La casa se parece a la casa de un escritor que hubiera sido bueno y hubiera vivido a finales de los setenta. Libros y discos apilados por todos lados, horror vacui no premeditado (¿puede ser premeditado?), muebles antiguos pero sólidos y en buen estado, luces tenues pero bien distribuidas, plantas cuidadas pero taciturnas (como si quisieran serlo, como adolescentes góticas), ceniceros repletos de colillas, y a pesar de todo, aroma a limpio (aunque más bien la casa huele a casa ventilada, de un modo que no descarta calidez). Todas estas sensaciones las tuve ya la otra vez que estuve aquí y las tengo de nuevo ahora. Mi cuñada se queja de la decoración, que él no quiere cambiar, y de las reformas, que él no quiere acometer, pero ahora me doy cuenta de que en realidad no le importa demasiado: más bien es una de esas concesiones que finge hacer como resultado de un esfuerzo que no es real, pero que aprovecha como si lo fuera como previsión, para posicionarse ventajosamente en futuras divergencias con su marido. La casa respira como respira una buena novela de Faulkner: a su modo. Los dos están felices con el estilo abigarrado, aunque a ella no le pegue. Tras beber una cerveza y charlar un rato sobre el piquete que luzco en la ceja y sobre el nuevo peinado de mi cuñada (lo lleva corto y me recuerda a Isabella Rossellini, pero ella no acierta a recordar quién es), pasamos al comedor, donde ya está puesta la mesa. Un enorme pavo acaba de salir del horno y yo pienso que la escena parece sacada de una cena de Acción de Gracias de película norteamericana. Si alguna vez hemos comido en mi casa algo de carne hecha al horno, nunca ha sido de esta forma. El pavo parece de plástico, pero resulta bastante bueno cuando lo acompañas con la salsa que se sirve aparte. Es una especialidad de ella.
Nada más empezar a comer noto que mi hermano quiere reprocharme mi actitud de estos últimos años, como de costumbre, pero esta vez se cuida de no hacerlo frontalmente, lo que podría hacer que me fuera por donde he venido. Él lo sabe. Sabe que no sirve sino para conseguir lo contrario de lo que persigue.

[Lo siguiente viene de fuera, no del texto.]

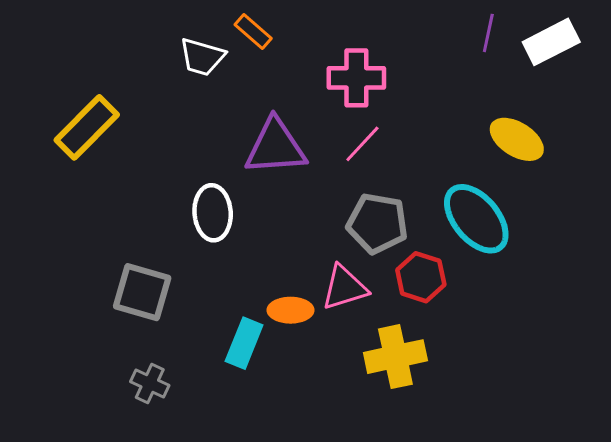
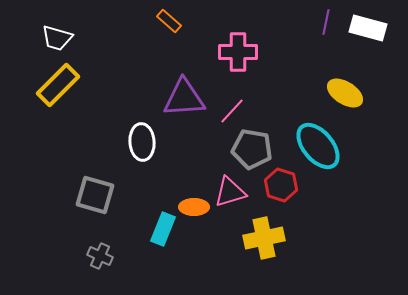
white rectangle: (551, 42) -> (368, 28), turned 42
white trapezoid: (202, 57) -> (57, 38), moved
pink line: (362, 144) -> (232, 111), moved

–¿Dónde estás viviendo ahora? –dice justo después de los halagos al pavo. Yo habría preferido salmorejo y tortilla de berenjenas, cebolla y pimiento rojo que mi hermano se inventó (eso dice, aunque a mí me suena que es una receta murciana), y que la verdad es que borda. Según él, el truco es no hervir las verduras, sino freírlas, y utilizar bastante aceite y ajos para hacerlo. No está indicada para quien esté a régimen, a pesar de que, en teoría, una tortilla de verduras pueda incluirse en el menú de una dieta.
–Vivo en Almería, en el Cabo de Gata –invento sobre la marcha. No quiero decir nada de Lorente ni de La Orilla. Mi hermano es muy capaz de pasarse por allí un sábado por la tarde. También es probable que se acercara a Almería, aunque en este caso el problema sería solo suyo–. Alquilo un bungaló en un camping. Doy clases de español a algunos guiris que viven allí todo el año.
–Ajá –dice él, pero no da la sensación de naturalidad que quiere aparentar. Espero que ante el fiscal le salga mejor–. ¿Cuántos alumnos tienes?
–Catorce –digo tragando el trozo de pavo que me he metido en la boca–. Está muy bien porque los junto en dos grupos y gano bastante cada hora. Aunque vivan en un camping, los alemanes y los holandeses siempre tienen dinero.
–Qué bien –dice mi cuñada, que está deseando que prospere, aunque sea de un modo que para sí misma sería cualquier cosa excepto prosperar.
–Sí, la verdad es que estoy mejor que nunca.
–Se te nota –dice ella. Mi hermano nos mira con curiosidad.
–Y he conocido a una chica –digo «chica» porque está presente mi cuñada, pero rara vez digo «chica». Supongo que habría dicho «tía» si hubiera estado a solas con él, aunque tampoco me gusta (y «mujer» es raro, cualquier nombre para ellas es raro)–. Es la hija de los dueños del camping.